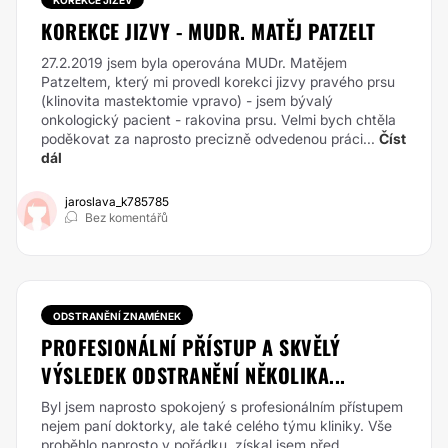
KOREKCE JIZEV
KOREKCE JIZVY - MUDR. MATĚJ PATZELT
27.2.2019 jsem byla operována MUDr. Matějem
Patzeltem, který mi provedl korekci jizvy pravého prsu
(klinovita mastektomie vpravo) - jsem bývalý
onkologický pacient - rakovina prsu. Velmi bych chtěla
poděkovat za naprosto precizně odvedenou práci...
Číst
dál
jaroslava_k785785
Bez komentářů
ODSTRANĚNÍ ZNAMÉNEK
PROFESIONÁLNÍ PŘÍSTUP A SKVĚLÝ
VÝSLEDEK ODSTRANĚNÍ NĚKOLIKA...
Byl jsem naprosto spokojený s profesionálním přístupem
nejem paní doktorky, ale také celého týmu kliniky. Vše
proběhlo naprosto v pořádku, získal jsem před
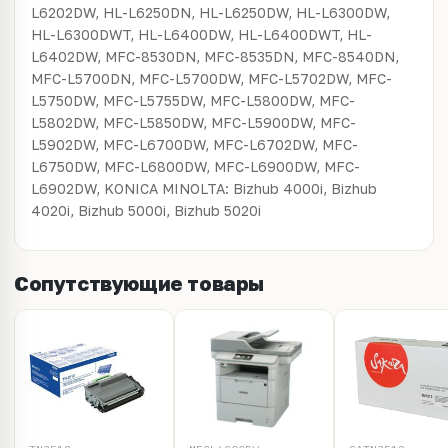
L6202DW, HL-L6250DN, HL-L6250DW, HL-L6300DW,
HL-L6300DWT, HL-L6400DW, HL-L6400DWT, HL-
L6402DW, MFC-8530DN, MFC-8535DN, MFC-8540DN,
MFC-L5700DN, MFC-L5700DW, MFC-L5702DW, MFC-
L5750DW, MFC-L5755DW, MFC-L5800DW, MFC-
L5802DW, MFC-L5850DW, MFC-L5900DW, MFC-
L5902DW, MFC-L6700DW, MFC-L6702DW, MFC-
L6750DW, MFC-L6800DW, MFC-L6900DW, MFC-
L6902DW, KONICA MINOLTA: Bizhub 4000i, Bizhub
4020i, Bizhub 5000i, Bizhub 5020i
Сопутствующие товары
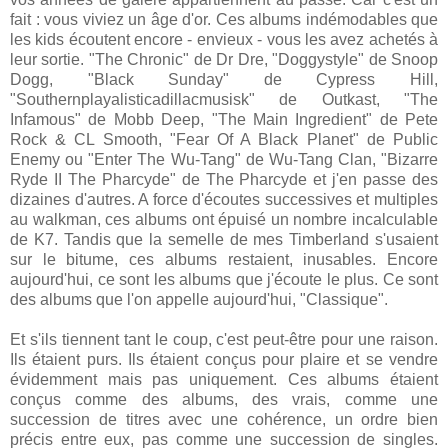
fait : vous viviez un âge d'or. Ces albums indémodables que
les kids écoutent encore - envieux - vous les avez achetés à
leur sortie. "The Chronic" de Dr Dre, "Doggystyle" de Snoop
Dogg, "Black Sunday" de Cypress Hill,
"Southernplayalisticadillacmusisk" de Outkast, "The
Infamous" de Mobb Deep, "The Main Ingredient" de Pete
Rock & CL Smooth, "Fear Of A Black Planet" de Public
Enemy ou "Enter The Wu-Tang" de Wu-Tang Clan, "Bizarre
Ryde II The Pharcyde" de The Pharcyde et j'en passe des
dizaines d'autres. A force d'écoutes successives et multiples
au walkman, ces albums ont épuisé un nombre incalculable
de K7. Tandis que la semelle de mes Timberland s'usaient
sur le bitume, ces albums restaient, inusables. Encore
aujourd'hui, ce sont les albums que j'écoute le plus. Ce sont
des albums que l'on appelle aujourd'hui, "Classique".
Et s'ils tiennent tant le coup, c'est peut-être pour une raison.
Ils étaient purs. Ils étaient conçus pour plaire et se vendre
évidemment mais pas uniquement. Ces albums étaient
conçus comme des albums, des vrais, comme une
succession de titres avec une cohérence, un ordre bien
précis entre eux, pas comme une succession de singles.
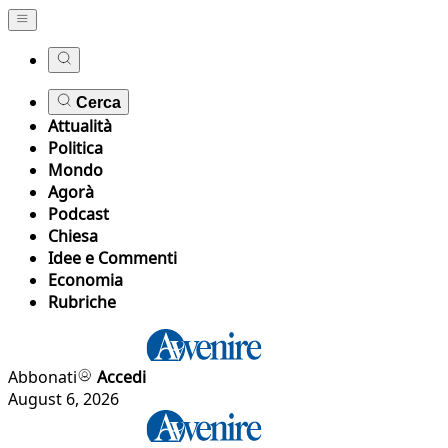
Cerca
Attualità
Politica
Mondo
Agorà
Podcast
Chiesa
Idee e Commenti
Economia
Rubriche
Abbonati
Accedi
August 6, 2026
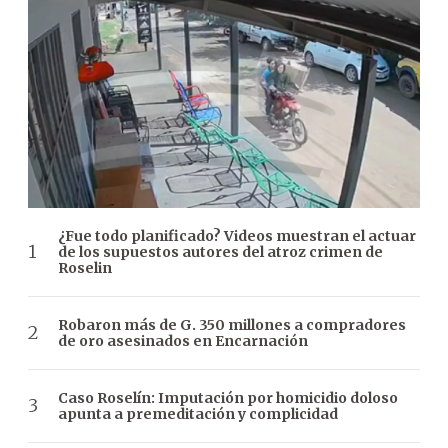
¿Fue todo planificado? Videos muestran el actuar
de los supuestos autores del atroz crimen de
Roselin
Robaron más de G. 350 millones a compradores
de oro asesinados en Encarnación
Caso Roselín: Imputación por homicidio doloso
apunta a premeditación y complicidad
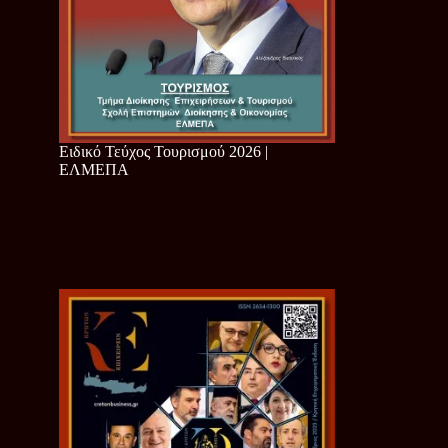
Ειδικό Τεύχος Τουρισμού 2026 |
ΕΛΜΕΠΑ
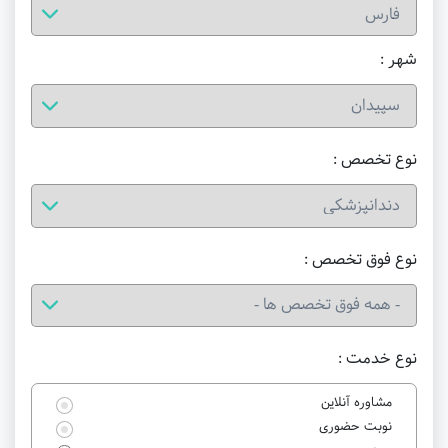
شهر :
نوع تخصص :
نوع فوق تخصص :
نوع خدمت :
مشاوره آنلاین
نوبت حضوری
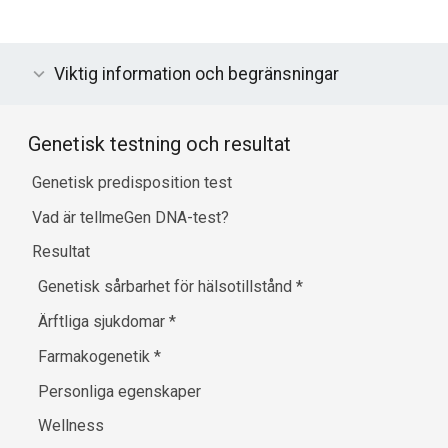
Viktig information och begränsningar
Genetisk testning och resultat
Genetisk predisposition test
Vad är tellmeGen DNA-test?
Resultat
Genetisk sårbarhet för hälsotillstånd
*
Ärftliga sjukdomar
*
Farmakogenetik
*
Personliga egenskaper
Wellness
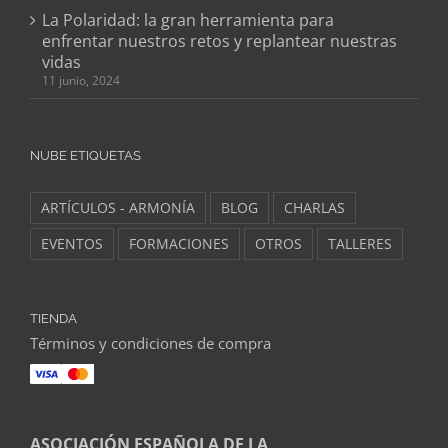
La Polaridad: la gran herramienta para
enfrentar nuestros retos y replantear nuestras
vidas
11 junio, 2024
NUBE ETIQUETAS
ARTÍCULOS - ARMONÍA
BLOG
CHARLAS
EVENTOS
FORMACIONES
OTROS
TALLERES
TIENDA
Términos y condiciones de compra
ASOCIACIÓN ESPAÑOLA DE LA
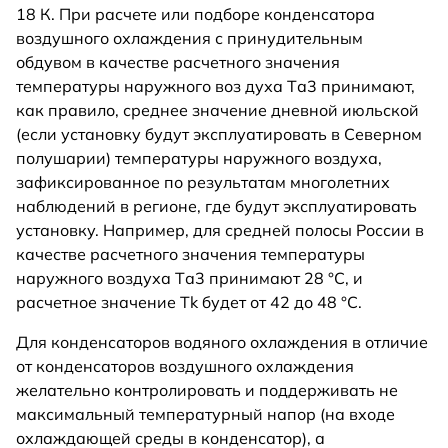
18 К. При расчете или подборе конденсатора
воздушного охлаждения с принудительным
обдувом в качестве расчетного значения
температуры наружного воз духа Tа3 принимают,
как правило, среднее значение дневной июльской
(если установку будут эксплуатировать в Северном
полушарии) температуры наружного воздуха,
зафиксированное по результатам многолетних
наблюдений в регионе, где будут эксплуатировать
установку. Например, для средней полосы России в
качестве расчетного значения температуры
наружного воздуха Tа3 принимают 28 °С, и
расчетное значение Tk будет от 42 до 48 °С.
Для конденсаторов водяного охлаждения в отличие
от конденсаторов воздушного охлаждения
желательно контролировать и поддерживать не
максимальный температурный напор (на входе
охлаждающей среды в конденсатор), а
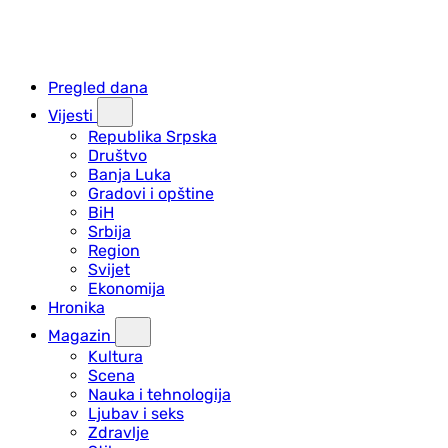
Pregled dana
Vijesti
Republika Srpska
Društvo
Banja Luka
Gradovi i opštine
BiH
Srbija
Region
Svijet
Ekonomija
Hronika
Magazin
Kultura
Scena
Nauka i tehnologija
Ljubav i seks
Zdravlje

* [TASK DESCRIPTION]:
The answer must be an exact copy of the entries, with the pictures omitted.

* [ANSWER SECTION]:
KOREKCE JIZEV
KOREKCE JIZVY - MUDR. MATĚJ PATZELT
27.2.2019 jsem byla operována MUDr. Matějem
Patzeltem, který mi provedl korekci jizvy pravého prsu
(klinovita mastektomie vpravo) - jsem bývalý
onkologický pacient - rakovina prsu. Velmi bych chtěla
poděkovat za naprosto precizně odvedenou práci...
Číst
dál
jaroslava_k785785
Bez komentářů
ODSTRANĚNÍ ZNAMÉNEK
PROFESIONÁLNÍ PŘÍSTUP A SKVĚLÝ
VÝSLEDEK ODSTRANĚNÍ NĚKOLIKA...
Byl jsem naprosto spokojený s profesionálním přístupem
nejem paní doktorky, ale také celého týmu kliniky. Vše
proběhlo naprosto v pořádku, získal jsem před
L6202DW, HL-L6250DN, HL-L6250DW, HL-L6300DW,
HL-L6300DWT, HL-L6400DW, HL-L6400DWT, HL-
L6402DW, MFC-8530DN, MFC-8535DN, MFC-8540DN,
MFC-L5700DN, MFC-L5700DW, MFC-L5702DW, MFC-
L5750DW, MFC-L5755DW, MFC-L5800DW, MFC-
L5802DW, MFC-L5850DW, MFC-L5900DW, MFC-
L5902DW, MFC-L6700DW, MFC-L6702DW, MFC-
L6750DW, MFC-L6800DW, MFC-L6900DW, MFC-
L6902DW, KONICA MINOLTA: Bizhub 4000i, Bizhub
4020i, Bizhub 5000i, Bizhub 5020i
Сопутствующие товары
fait : vous viviez un âge d'or. Ces albums indémodables que
les kids écoutent encore - envieux - vous les avez achetés à
leur sortie. "The Chronic" de Dr Dre, "Doggystyle" de Snoop
Dogg, "Black Sunday" de Cypress Hill,
"Southernplayalisticadillacmusisk" de Outkast, "The
Infamous" de Mobb Deep, "The Main Ingredient" de Pete
Rock & CL Smooth, "Fear Of A Black Planet" de Public
Enemy ou "Enter The Wu-Tang" de Wu-Tang Clan, "Bizarre
Ryde II The Pharcyde" de The Pharcyde et j'en passe des
dizaines d'autres. A force d'écoutes successives et multiples
au walkman, ces albums ont épuisé un nombre incalculable
de K7. Tandis que la semelle de mes Timberland s'usaient
sur le bitume, ces albums restaient, inusables. Encore
aujourd'hui, ce sont les albums que j'écoute le plus. Ce sont
des albums que l'on appelle aujourd'hui, "Classique".
Et s'ils tiennent tant le coup, c'est peut-être pour une raison.
Ils étaient purs. Ils étaient conçus pour plaire et se vendre
évidemment mais pas uniquement. Ces albums étaient
conçus comme des albums, des vrais, comme une
succession de titres avec une cohérence, un ordre bien
précis entre eux, pas comme une succession de singles.
Cerca
Attualità
Politica
Mondo
Agorà
Podcast
Chiesa
Idee e Commenti
Economia
Rubriche
Abbonati
Accedi
August 6, 2026
¿Fue todo planificado? Videos muestran el actuar
de los supuestos autores del atroz crimen de
Roselin
Robaron más de G. 350 millones a compradores
de oro asesinados en Encarnación
Caso Roselín: Imputación por homicidio doloso
apunta a premeditación y complicidad
Ειδικό Τεύχος Τουρισμού 2026 |
ΕΛΜΕΠΑ
شهر :
نوع تخصص :
نوع فوق تخصص :
نوع خدمت :
مشاوره آنلاین
نوبت حضوری
Viktig information och begränsningar
Genetisk testning och resultat
Genetisk predisposition test
Vad är tellmeGen DNA-test?
Resultat
Genetisk sårbarhet för hälsotillstånd
*
Ärftliga sjukdomar
*
Farmakogenetik
*
Personliga egenskaper
Wellness
La Polaridad: la gran herramienta para
enfrentar nuestros retos y replantear nuestras
vidas
11 junio, 2024
NUBE ETIQUETAS
ARTÍCULOS - ARMONÍA
BLOG
CHARLAS
EVENTOS
FORMACIONES
OTROS
TALLERES
TIENDA
Términos y condiciones de compra
ASOCIACIÓN ESPAÑOLA DE LA
18 К. При расчете или подборе конденсатора
воздушного охлаждения с принудительным
обдувом в качестве расчетного значения
температуры наружного воз духа Tа3 принимают,
как правило, среднее значение дневной июльской
(если установку будут эксплуатировать в Северном
полушарии) температуры наружного воздуха,
зафиксированное по результатам многолетних
наблюдений в регионе, где будут эксплуатировать
установку. Например, для средней полосы России в
качестве расчетного значения температуры
наружного воздуха Tа3 принимают 28 °С, и
расчетное значение Tk будет от 42 до 48 °С.
Для конденсаторов водяного охлаждения в отличие
от конденсаторов воздушного охлаждения
желательно контролировать и поддерживать не
максимальный температурный напор (на входе
охлаждающей среды в конденсатор), а
Pregled dana
Vijesti
Republika Srpska
Društvo
Banja Luka
Gradovi i opštine
BiH
Srbija
Region
Svijet
Ekonomija
Hronika
Magazin
Kultura
Scena
Nauka i tehnologija
Ljubav i seks
Zdravlje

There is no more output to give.